_Instructions to follow:_
Reproduce each of the records below line for line, with no changes, and leave the pictures out.

_Provided information:_
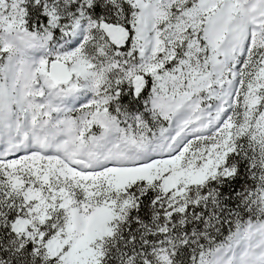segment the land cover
Returning a JSON list of instances; mask_svg holds the SVG:
<instances>
[{
  "label": "snow or ice",
  "instance_id": "obj_1",
  "mask_svg": "<svg viewBox=\"0 0 264 264\" xmlns=\"http://www.w3.org/2000/svg\"><path fill=\"white\" fill-rule=\"evenodd\" d=\"M0 264H264V0H0Z\"/></svg>",
  "mask_w": 264,
  "mask_h": 264
}]
</instances>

_Output for this task:_
segment the land cover
Returning a JSON list of instances; mask_svg holds the SVG:
<instances>
[{
  "label": "snow or ice",
  "instance_id": "obj_1",
  "mask_svg": "<svg viewBox=\"0 0 264 264\" xmlns=\"http://www.w3.org/2000/svg\"><path fill=\"white\" fill-rule=\"evenodd\" d=\"M0 264H264V0H0Z\"/></svg>",
  "mask_w": 264,
  "mask_h": 264
}]
</instances>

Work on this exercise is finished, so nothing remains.